Oui si l’hivernage combine chaleur sèche et manque de lumière. L’olivier entre en dormance vers 12°C ; une pièce chauffée au-delà de 10–12°C provoque une déshydratation et la chute des feuilles. Évitez les radiateurs et les pièces sombres. Placez l’olivier dans un local frais, lumineux et hors gel (5–12°C) ou une véranda non chauffée.
Ralentissez l’arrosage pendant l’hivernage, mais empêchez la motte de se dessécher complètement. Aérez régulièrement et réhabituez l’arbre graduellement à l’extérieur au printemps pour limiter le choc thermique.
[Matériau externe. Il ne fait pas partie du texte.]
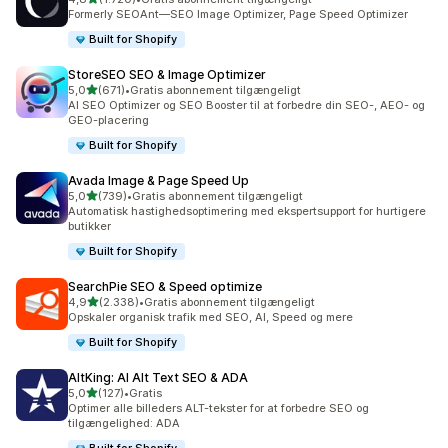
1720 anmeldelser i alt
Formerly SEOAnt—SEO Image Optimizer, Page Speed Optimizer
Built for Shopify
StoreSEO SEO & Image Optimizer
ud af 5 stjerner
5,0
(671)
•
Gratis abonnement tilgængeligt
671 anmeldelser i alt
AI SEO Optimizer og SEO Booster til at forbedre din SEO-, AEO- og
GEO-placering
Built for Shopify
Avada Image & Page Speed Up
ud af 5 stjerner
5,0
(739)
•
Gratis abonnement tilgængeligt
739 anmeldelser i alt
Automatisk hastighedsoptimering med ekspertsupport for hurtigere
butikker
Built for Shopify
SearchPie SEO & Speed optimize
ud af 5 stjerner
4,9
(2.338)
•
Gratis abonnement tilgængeligt
2338 anmeldelser i alt
Opskaler organisk trafik med SEO, AI, Speed og mere
Built for Shopify
AltKing: AI Alt Text SEO & ADA
ud af 5 stjerner
5,0
(127)
•
Gratis
127 anmeldelser i alt
Optimer alle billeders ALT-tekster for at forbedre SEO og
tilgængelighed: ADA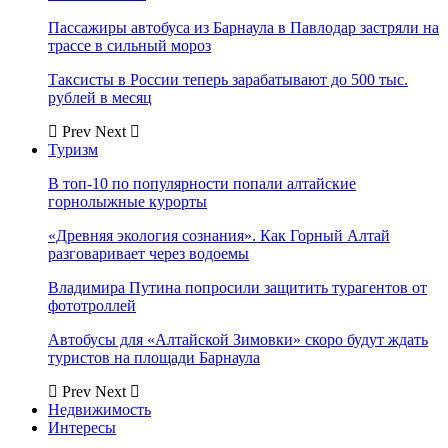
Пассажиры автобуса из Барнаула в Павлодар застряли на
трассе в сильный мороз
Таксисты в России теперь зарабатывают до 500 тыс.
рублей в месяц
Prev
Next
Туризм
В топ-10 по популярности попали алтайские
горнолыжные курорты
«Древняя экология сознания». Как Горный Алтай
разговаривает через водоемы
Владимира Путина попросили защитить турагентов от
фототроллей
Автобусы для «Алтайской Зимовки» скоро будут ждать
туристов на площади Барнаула
Prev
Next
Недвижимость
Интересы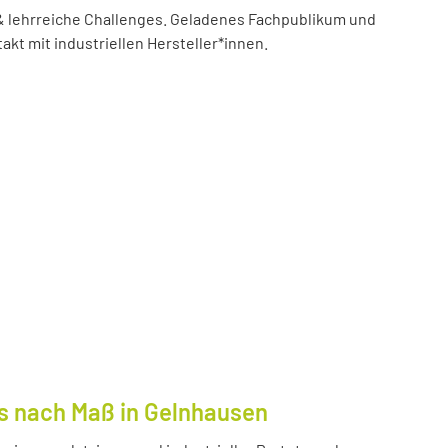
 lehrreiche Challenges. Geladenes Fachpublikum und
akt mit industriellen Hersteller*innen.
s nach Maß in Gelnhausen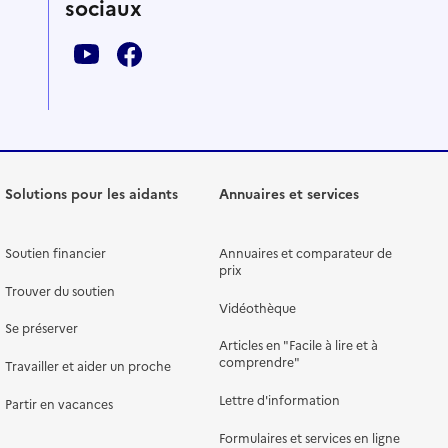
sociaux
Solutions pour les aidants
Annuaires et services
Soutien financier
Annuaires et comparateur de
prix
Trouver du soutien
Vidéothèque
Se préserver
Articles en "Facile à lire et à
comprendre"
Travailler et aider un proche
Lettre d'information
Partir en vacances
Formulaires et services en ligne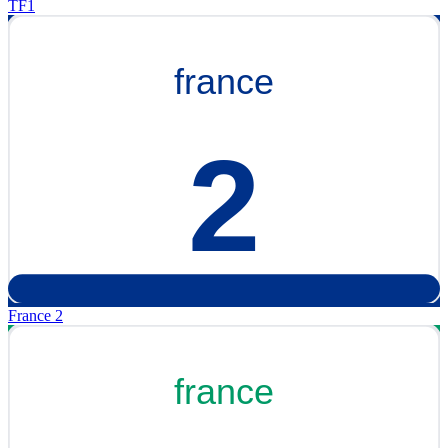
TF1
France 2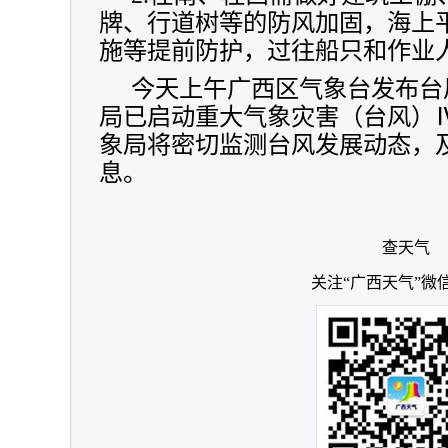
牌、行道树等的防风加固，海上
施等提前防护，过往船只和作业
今天上午广西区气象台发布台
局已启动重大气象灾害（台风）
象局将密切监测台风发展动态，
息。
查天气
关注“广西天气”微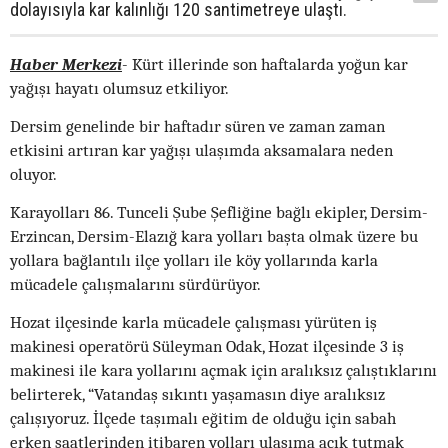
dolayısıyla kar kalınlığı 120 santimetreye ulaştı.
Haber Merkezi
- Kürt illerinde son haftalarda yoğun kar
yağışı hayatı olumsuz etkiliyor.
Dersim genelinde bir haftadır süren ve zaman zaman
etkisini artıran kar yağışı ulaşımda aksamalara neden
oluyor.
Karayolları 86. Tunceli Şube Şefliğine bağlı ekipler, Dersim-
Erzincan, Dersim-Elazığ kara yolları başta olmak üzere bu
yollara bağlantılı ilçe yolları ile köy yollarında karla
mücadele çalışmalarını sürdürüyor.
Hozat ilçesinde karla mücadele çalışması yürüten iş
makinesi operatörü Süleyman Odak, Hozat ilçesinde 3 iş
makinesi ile kara yollarını açmak için aralıksız çalıştıklarını
belirterek, “Vatandaş sıkıntı yaşamasın diye aralıksız
çalışıyoruz. İlçede taşımalı eğitim de olduğu için sabah
erken saatlerinden itibaren yolları ulaşıma açık tutmak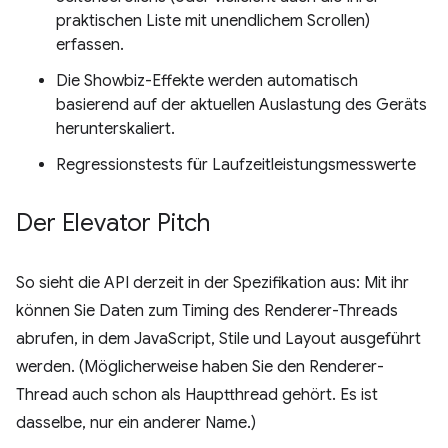
praktischen Liste mit unendlichem Scrollen)
erfassen.
Die Showbiz-Effekte werden automatisch
basierend auf der aktuellen Auslastung des Geräts
herunterskaliert.
Regressionstests für Laufzeitleistungsmesswerte
Der Elevator Pitch
So sieht die API derzeit in der Spezifikation aus: Mit ihr
können Sie Daten zum Timing des Renderer-Threads
abrufen, in dem JavaScript, Stile und Layout ausgeführt
werden. (Möglicherweise haben Sie den Renderer-
Thread auch schon als Hauptthread gehört. Es ist
dasselbe, nur ein anderer Name.)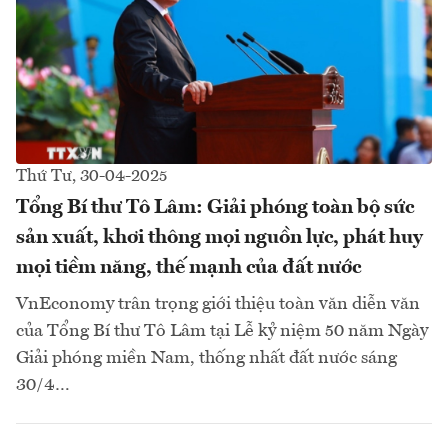
Thứ Tư, 30-04-2025
Tổng Bí thư Tô Lâm: Giải phóng toàn bộ sức
sản xuất, khơi thông mọi nguồn lực, phát huy
mọi tiềm năng, thế mạnh của đất nước
VnEconomy trân trọng giới thiệu toàn văn diễn văn
của Tổng Bí thư Tô Lâm tại Lễ kỷ niệm 50 năm Ngày
Giải phóng miền Nam, thống nhất đất nước sáng
30/4…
Quelles maladies et parasites provoquent une chute hivernale anormale ?
Les conditions froides et humides favorisent champignons et ravageurs. Diagnostic précis : observer taches, symptômes de flétrissement et signes de ravageurs. Traitez selon l’agent identifié pour limiter la progression.
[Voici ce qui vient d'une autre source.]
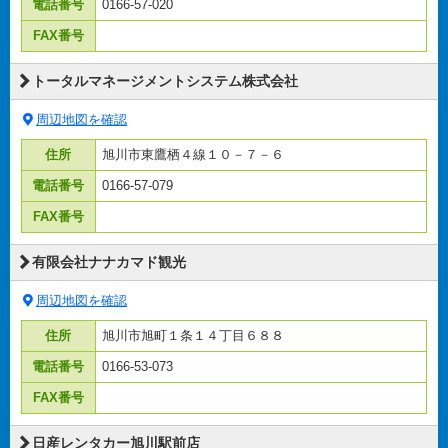
電話番号
0166-57-020
FAX番号
トータルマネージメントシステム株式会社
周辺地図を確認
住所
旭川市東鷹栖４線１０－７－６
電話番号
0166-57-079
FAX番号
有限会社ナナカマド観光
周辺地図を確認
住所
旭川市旭町１条１４丁目６８８
電話番号
0166-53-073
FAX番号
日産レンタカー旭川駅前店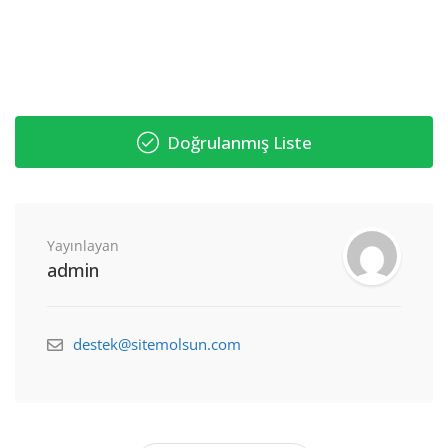
Doğrulanmış Liste
Yayınlayan
admin
destek@sitemolsun.com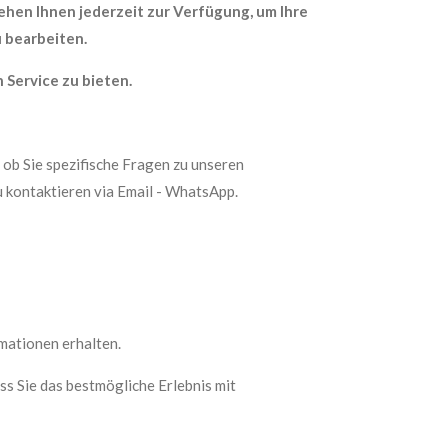
hen Ihnen jederzeit zur Verfügung, um Ihre
 bearbeiten.
 Service zu bieten.
 ob Sie spezifische Fragen zu unseren
u kontaktieren via Email - WhatsApp.
mationen erhalten.
dass Sie das bestmögliche Erlebnis mit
Reconnaître et traiter œil de paon, anthracnose et verticilliose
L’œil de paon présente taches rondes brunes avec halo jaune ; retirez les feuilles atteintes et appliquez un traitement cuprique en sortie d’hiver. L’anthracnose survient en climat humide : supprimez débris et fruits malades, améliorez aération et drainage. La verticilliose provoque jaunissement et chute par branches entières ; n’appliquez pas de remède simple : éliminez les branches fortement atteintes, désinfectez les outils et consultez un spécialiste car la maladie s’ancre au niveau racinaire.
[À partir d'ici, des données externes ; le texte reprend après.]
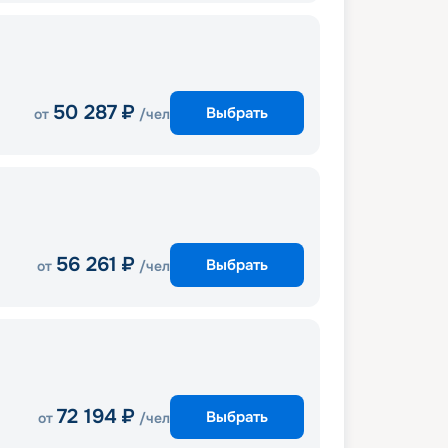
50 287
₽
Выбрать
от
/чел
56 261
₽
Выбрать
от
/чел
72 194
₽
Выбрать
от
/чел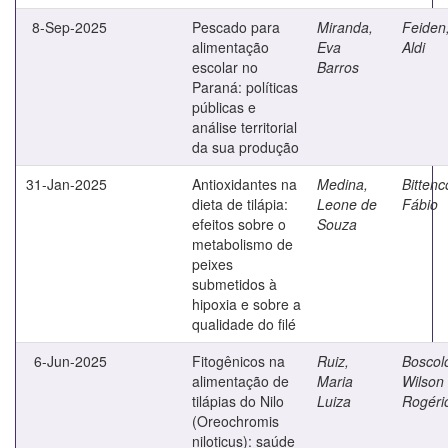
8-Sep-2025
Pescado para
Miranda,
Feiden
alimentação
Eva
Aldi
escolar no
Barros
Paraná: políticas
públicas e
análise territorial
da sua produção
31-Jan-2025
Antioxidantes na
Medina,
Bittenc
dieta de tilápia:
Leone de
Fábio
efeitos sobre o
Souza
metabolismo de
peixes
submetidos à
hipoxia e sobre a
qualidade do filé
6-Jun-2025
Fitogênicos na
Ruiz,
Boscol
alimentação de
Maria
Wilson
tilápias do Nilo
Luiza
Rogéri
(Oreochromis
niloticus): saúde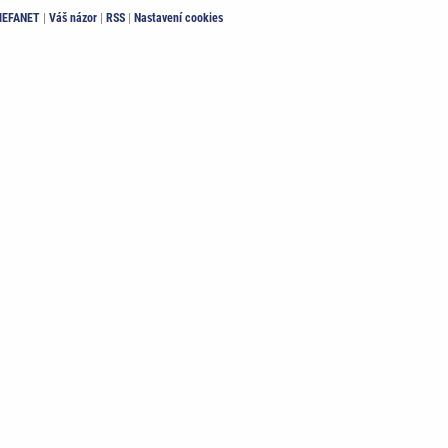
 MEFANET
|
Váš názor
|
RSS
|
Nastavení cookies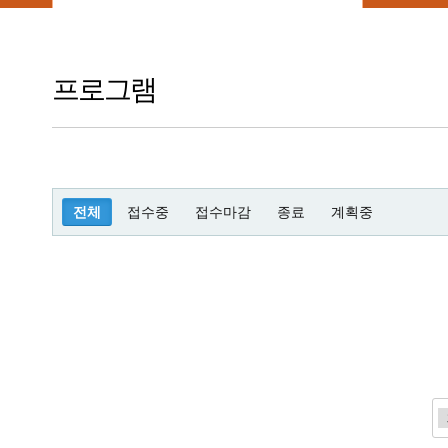
프로그램
전체
접수중
접수마감
종료
계획중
Repérer et combattre cochenilles, mouche de l’olive et acariens
Repérez amas cotonneux ou miellat pour cochenilles, piqûres et décolorations pour acariens, larves pour la mouche de l’olive. Nettoyez à l’alcool les petites infestations, pulvérisez savon noir ou huile végétale sur le feuillage humide pour étouffer les nuisibles. En cas d’attaque forte, utilisez un produit adapté indiqué pour l’olivier ou demandez conseil en pépinière. Favorisez prédateurs naturels et maintenez l’arbre vigoureux pour résister aux assauts.
Plan d’action prioritaire : que faire maintenant ?
Passez en mode urgence si la chute est rapide. 1) Inspectez cambium et racines. 2) Arrêtez tout arrosage excessif ; améliorez le drainage ou surélevez le pot. 3) Placez l’olivier en endroit frais et lumineux, éloigné de radiateurs. 4) Supprimez feuilles et rameaux malades, brûlez-les ou jetez-les hors du compost. 5) Traitez localement selon diagnostic : bouillie bordelaise pour œil de paon, mesures conservatoires pour verticilliose, savon noir/huile pour cochenilles.
Surveillez hebdomadairement, photographiez l’évolution et consultez un pépiniériste si l’état ne s’améliore pas ou si la verticilliose est suspectée. Agissez vite, restez méthodique et votre olivier a de bonnes chances de retrouver son feuillage au printemps.